_RECORD EXCERPTS_:
>>>
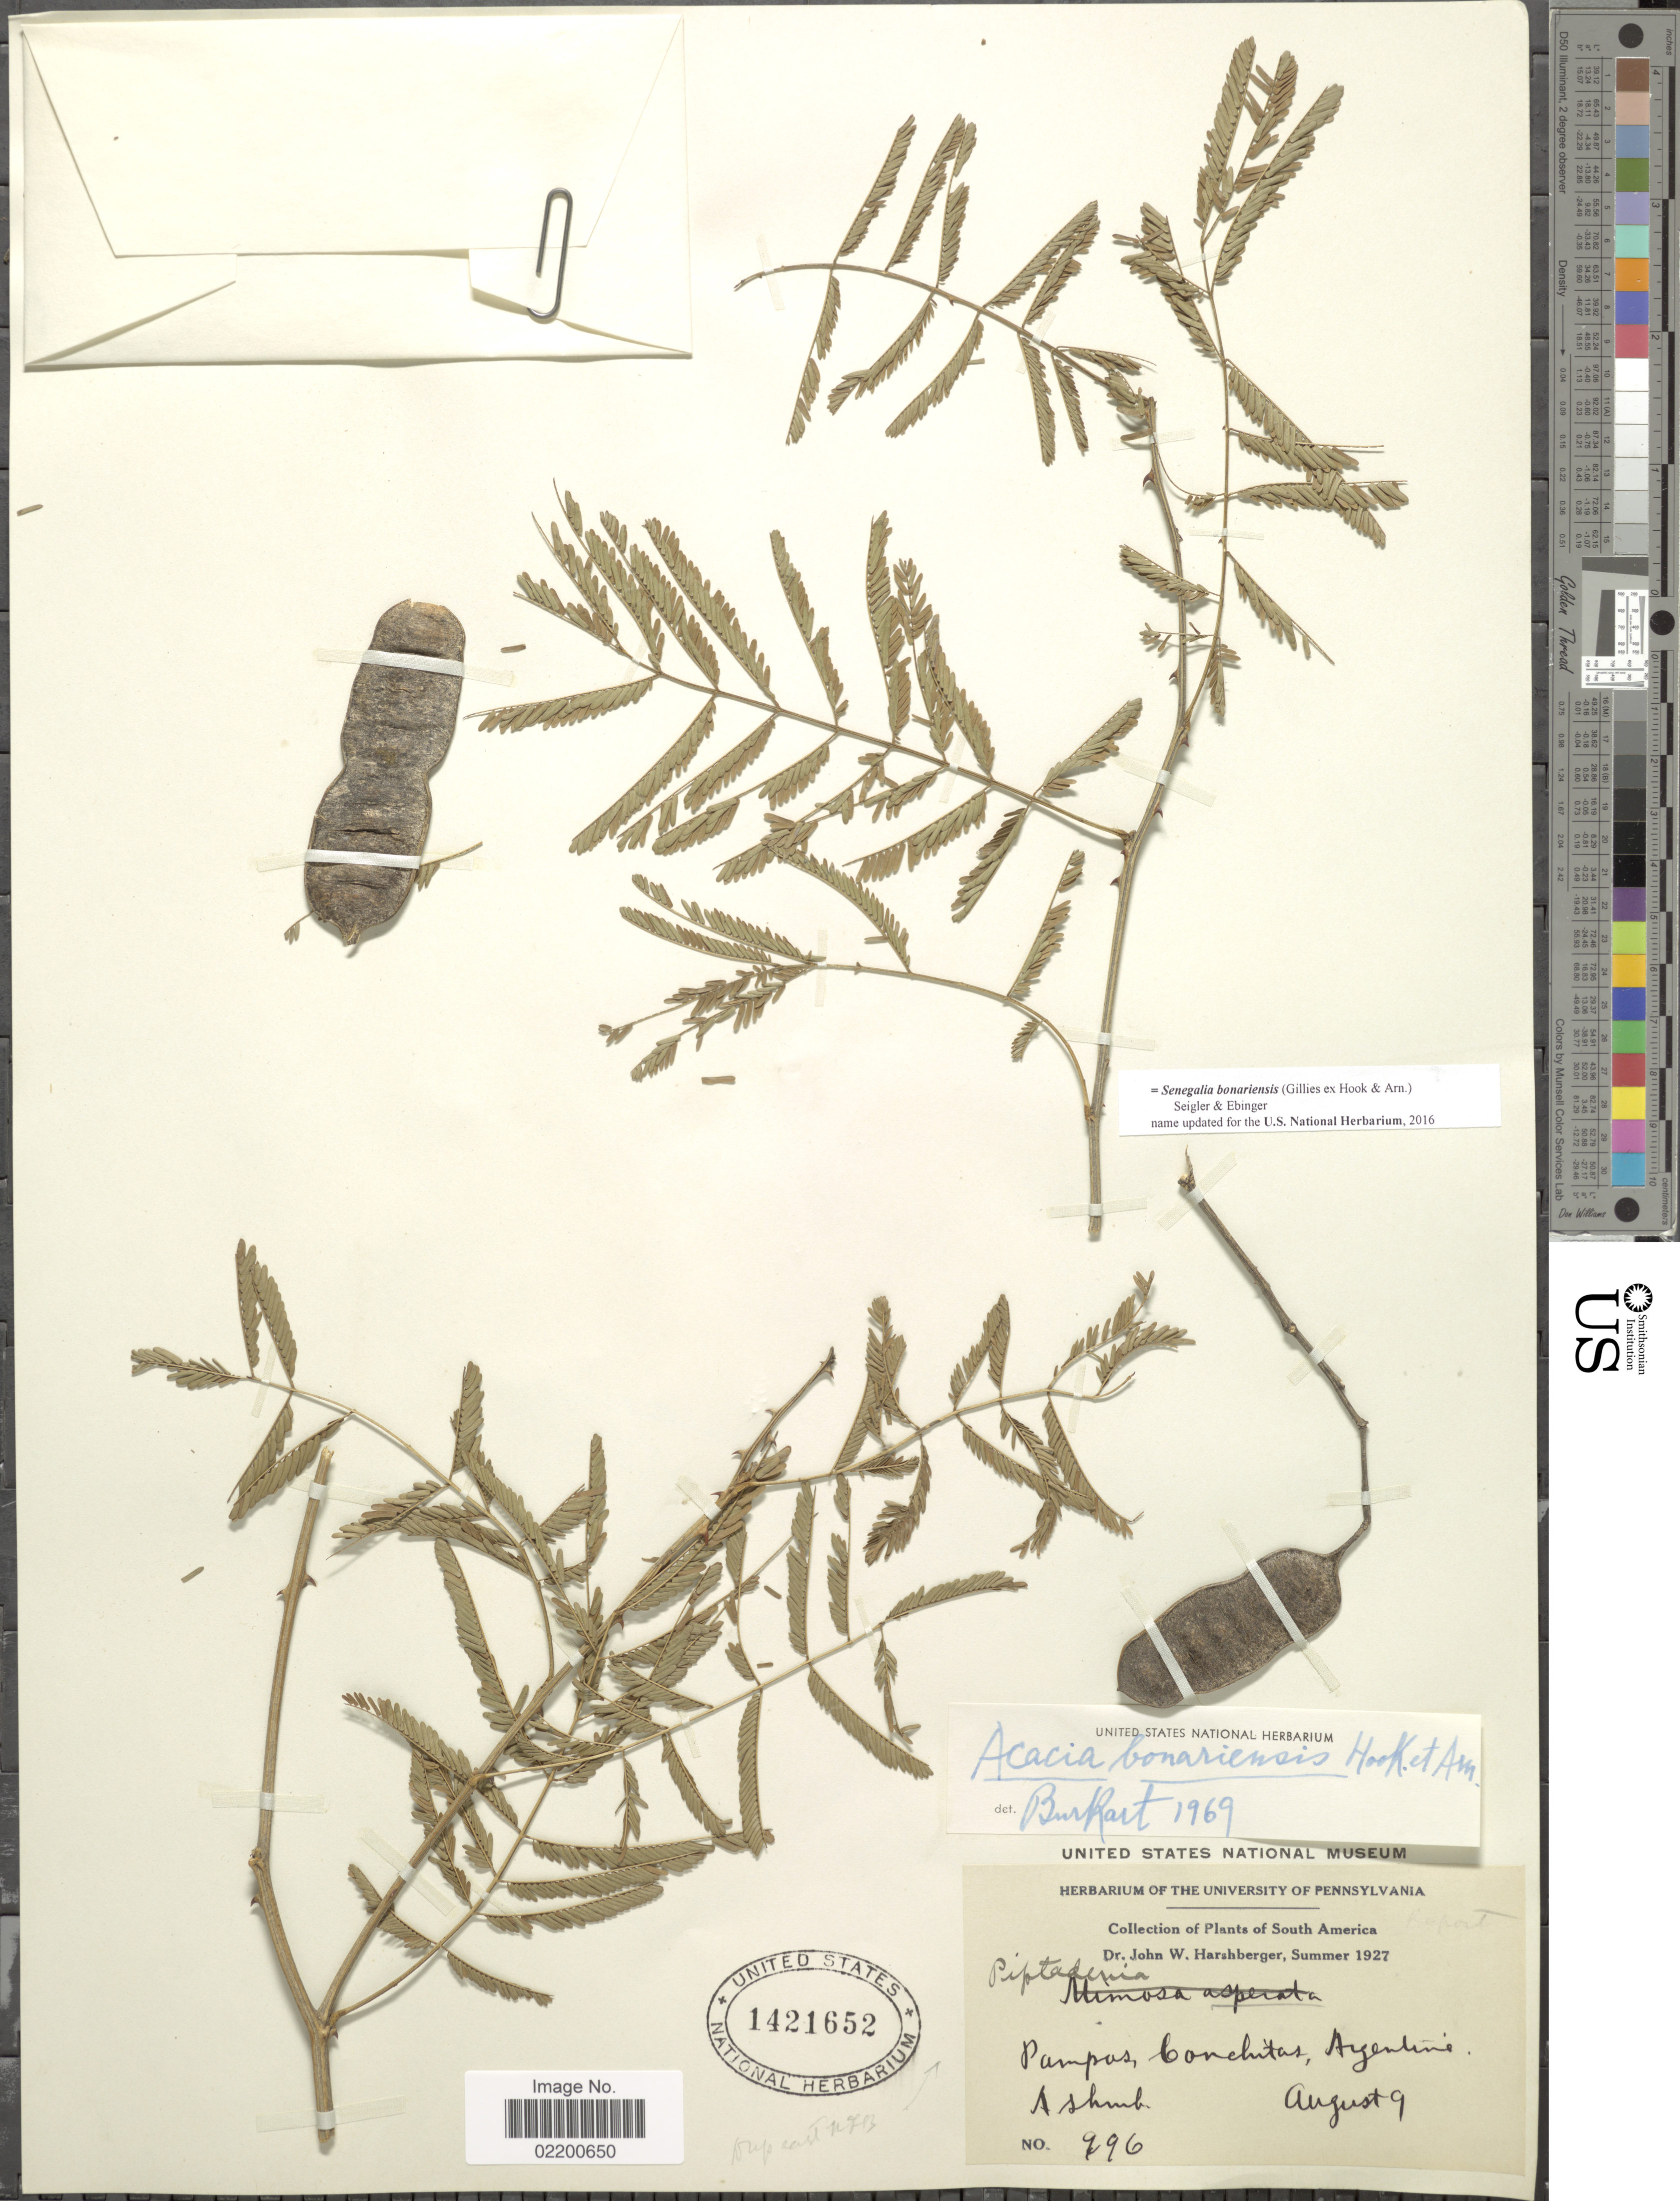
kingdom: Plantae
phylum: Tracheophyta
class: Magnoliopsida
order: Fabales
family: Fabaceae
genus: Senegalia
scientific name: Senegalia bonariensis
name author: (Gillies ex Hook. & Arn.) Seigler & Ebinger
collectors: J. W. Harshberger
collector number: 996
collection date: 1927-08-09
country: Argentina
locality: Pampas, Corelitas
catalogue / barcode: US 1421652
<<<
_EXERCISE GOAL_:
Copy out the data from the line containing "collection date: 1927-08-09" through the last line, including both ends.

_THE OUTPUT_:
collection date: 1927-08-09
country: Argentina
locality: Pampas, Corelitas
catalogue / barcode: US 1421652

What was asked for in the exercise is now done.